Many thanks for your excellent Substack post, Adam! Your posts have become one of my weekend treats.
Three points in response, in the hope that you are not tired of my replies:
1) 'the penis-with-a-thesaurus business' is the name of my new start-up.
2) I am sure you are an excellent HoD. I would be delighted if you were the Head of ours.
3) Why would anyone refuse to sign their pronouns to an email? It's certainly preferable to being mistaken for a man as I regularly am.

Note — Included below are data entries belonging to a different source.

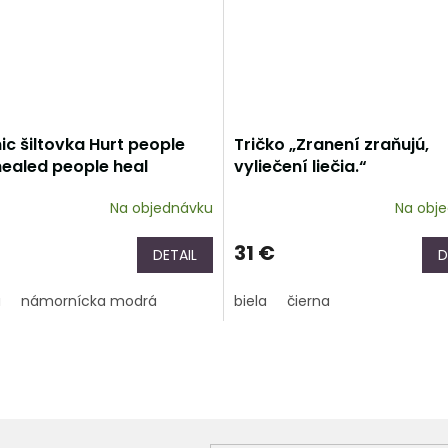
c šiltovka Hurt people
Tričko „Zranení zraňujú,
healed people heal
vyliečení liečia.“
Na objednávku
Na obj
31 €
DETAIL
D
á
námornícka modrá
biela
čierna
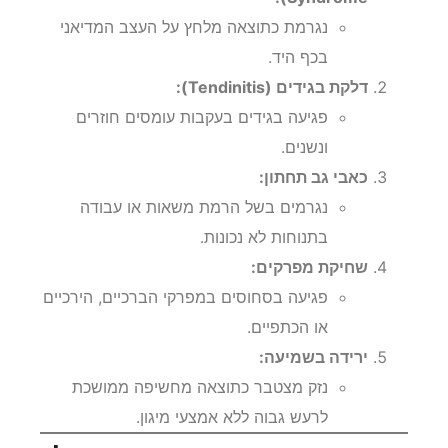
נגרמת כתוצאה מלחץ על העצב המדיאני
בכף היד.
דלקת בגידים (Tendinitis):
פגיעה בגידים בעקבות עומסים חוזרים
ונשנים.
כאבי גב תחתון:
נגרמים בשל הרמת משאות או עבודה
בתנוחות לא נכונות.
שחיקת מפרקים:
פגיעה בסחוסים במפרקי הברכיים, הירכיים
או הכתפיים.
ירידה בשמיעה:
נזק מצטבר כתוצאה מחשיפה ממושכת
לרעש גבוה ללא אמצעי מיגון.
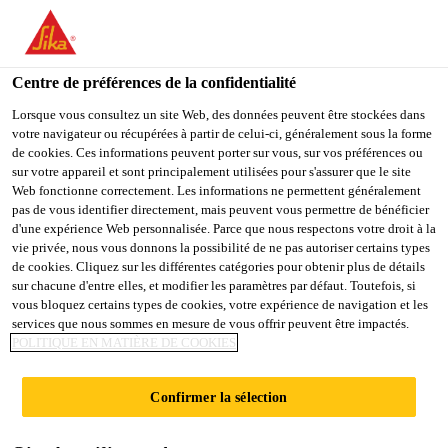
You are accessing "Sika Schweiz AG", it seems you are
accessing it from "États-Unis". We have a dedicated website for
your country.
Centre de préférences de la confidentialité
Construction
...
SikaMembran® Outdoor plus
TO
Lorsque vous consultez un site Web, des données peuvent être stockées dans
STAY ON THE SIKA
SELECT A
votre navigateur ou récupérées à partir de celui-ci, généralement sous la forme
SIKA
SCHWEIZ AG WEBSITE
COUNTRY
de cookies. Ces informations peuvent porter sur vous, sur vos préférences ou
USA
sur votre appareil et sont principalement utilisées pour s'assurer que le site
Web fonctionne correctement. Les informations ne permettent généralement
pas de vous identifier directement, mais peuvent vous permettre de bénéficier
SikaMembran®
Sika Schweiz AG
d'une expérience Web personnalisée. Parce que nous respectons votre droit à la
vie privée, nous vous donnons la possibilité de ne pas autoriser certains types
de cookies. Cliquez sur les différentes catégories pour obtenir plus de détails
Outdoor plus
sur chacune d'entre elles, et modifier les paramètres par défaut. Toutefois, si
vous bloquez certains types de cookies, votre expérience de navigation et les
services que nous sommes en mesure de vous offrir peuvent être impactés.
Membrane EPDM pour l'étanchéité
POLITIQUE EN MATIÈRE DE COOKIES
extérieure des façades - Haute perméabilité
à la vapeur d'eau
Confirmer la sélection
SikaMembran® Outdoor plus est une membrane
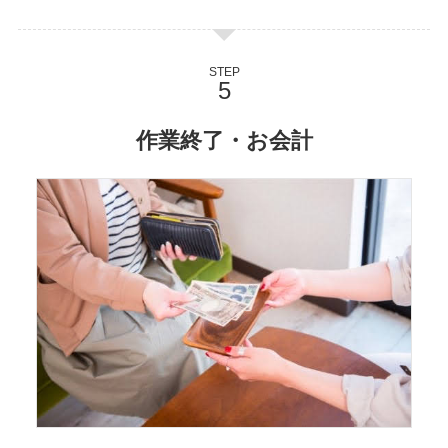
STEP
作業終了・お会計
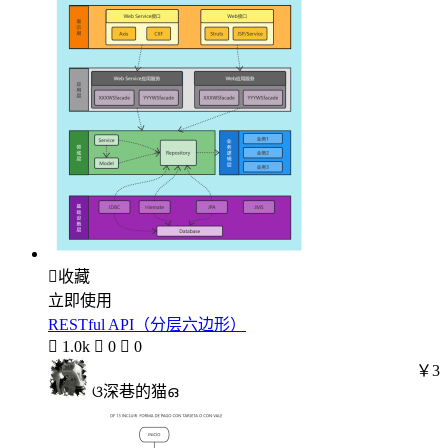

收藏
立即使用
RESTful API（分层六边形）

1.0k

0

0
￥3
ଓ深巷的猫ഒ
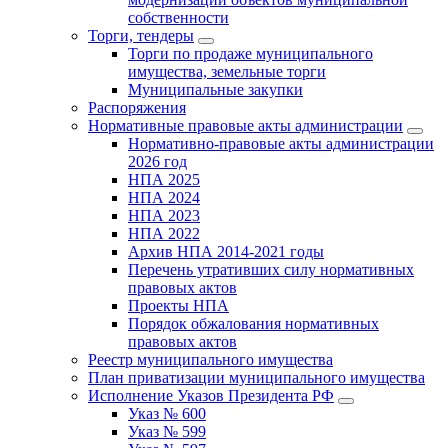
собственности
Торги, тендеры
Торги по продаже муниципального
имущества, земельные торги
Муниципальные закупки
Распоряжения
Нормативные правовые акты администрации
Нормативно-правовые акты администрации
2026 год
НПА 2025
НПА 2024
НПА 2023
НПА 2022
Архив НПА 2014-2021 годы
Перечень утративших силу нормативных
правовых актов
Проекты НПА
Порядок обжалования нормативных
правовых актов
Реестр муниципального имущества
План приватизации муниципального имущества
Исполнение Указов Президента РФ
Указ № 600
Указ № 599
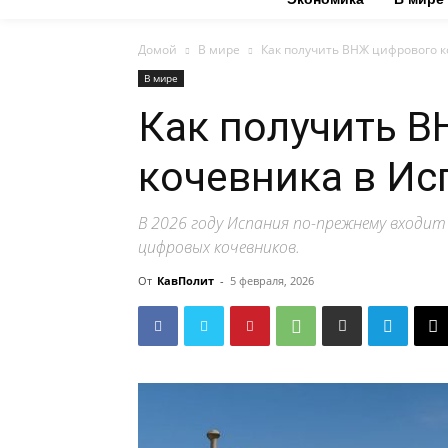
Домой
В мире
Как получить ВНЖ цифрового к
В мире
Как получить 
кочевника в Ис
В 2026 году Испания по-прежнему входит
цифровых кочевников.
От
КавПолит
-
5 февраля, 2026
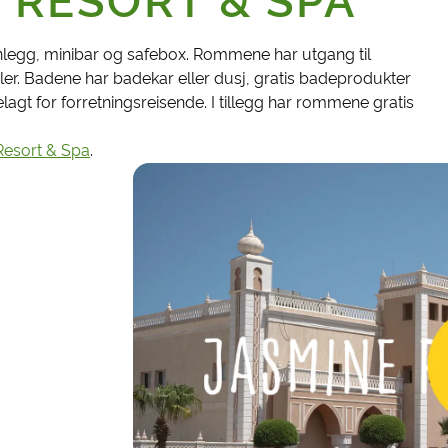
 RESORT & SPA
legg, minibar og safebox. Rommene har utgang til
er. Badene har badekar eller dusj, gratis badeprodukter
lagt for forretningsreisende. I tillegg har rommene gratis
Resort & Spa
.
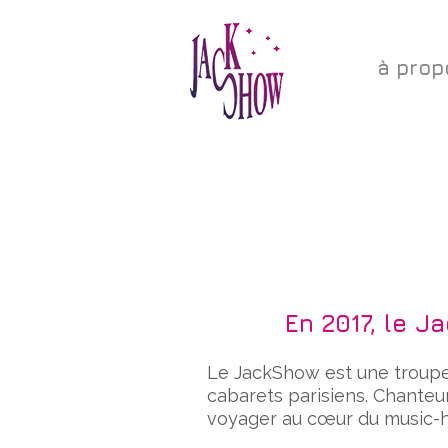
à prop
En 2017, le 
Le JackShow est une troupe 
cabarets parisiens. Chanteur
voyager au cœur du music-h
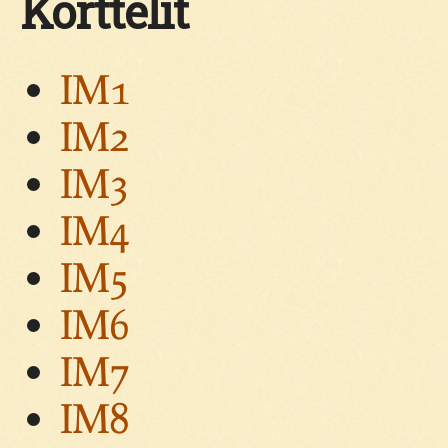
Korttelit
IM1
IM2
IM3
IM4
IM5
IM6
IM7
IM8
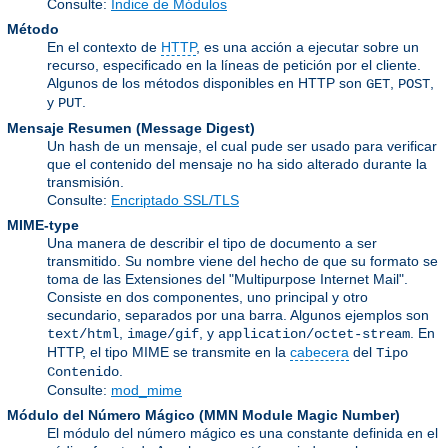
Consulte:
Índice de Módulos
Método
En el contexto de
HTTP
, es una acción a ejecutar sobre un
recurso, especificado en la líneas de petición por el cliente.
Algunos de los métodos disponibles en HTTP son
,
,
GET
POST
y
.
PUT
Mensaje Resumen (Message Digest)
Un hash de un mensaje, el cual pude ser usado para verificar
que el contenido del mensaje no ha sido alterado durante la
transmisión.
Consulte:
Encriptado SSL/TLS
MIME-type
Una manera de describir el tipo de documento a ser
transmitido. Su nombre viene del hecho de que su formato se
toma de las Extensiones del "Multipurpose Internet Mail".
Consiste en dos componentes, uno principal y otro
secundario, separados por una barra. Algunos ejemplos son
,
, y
. En
text/html
image/gif
application/octet-stream
HTTP, el tipo MIME se transmite en la
cabecera
del
Tipo
.
Contenido
Consulte:
mod_mime
Módulo del Número Mágico
(
MMN Module Magic Number
)
El módulo del número mágico es una constante definida en el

While I appreciated this review very much, a caveat would be that, while health care in the United States has private costs associated with it, the typical person in White's situation in the US would not be racking up so much debt that they would feel compelled to turn to manufacturing meth. As a public school teacher, he likely would've had insurance that would've covered all but a relatively manageable portion of the cost.
But, more important for a comparison of the NHS and American health care system, is the fact that White's care cost so much more because he chose to seek treatments and providers that weren't covered by his insurance. My understanding is that NHS doesn't cover all services and providers, either, and that folks who want to seek out these serves and providers may do so through incurring "medical-expense, precarity and worry."
Of course, White chose the precarity of medical expense and debt over the precarity of what he saw as the less than top of the line care covered by his insurance. For many, financial precarity may be preferable to mortal precarity. Americans have tended to opt for the choice to pay for whatever care they want rather than having more limited care bureaucratically prescribed and paid for them. This is part of the reason why the lion's share of leading medical institutions in the world are in the US, the US medical industry is highly innovative, and more advanced treatments are available in the US.
... which is sort of beside the point that an American professor wouldn't necessarily be facing anything other than the precarity of serious illness when diagnosed.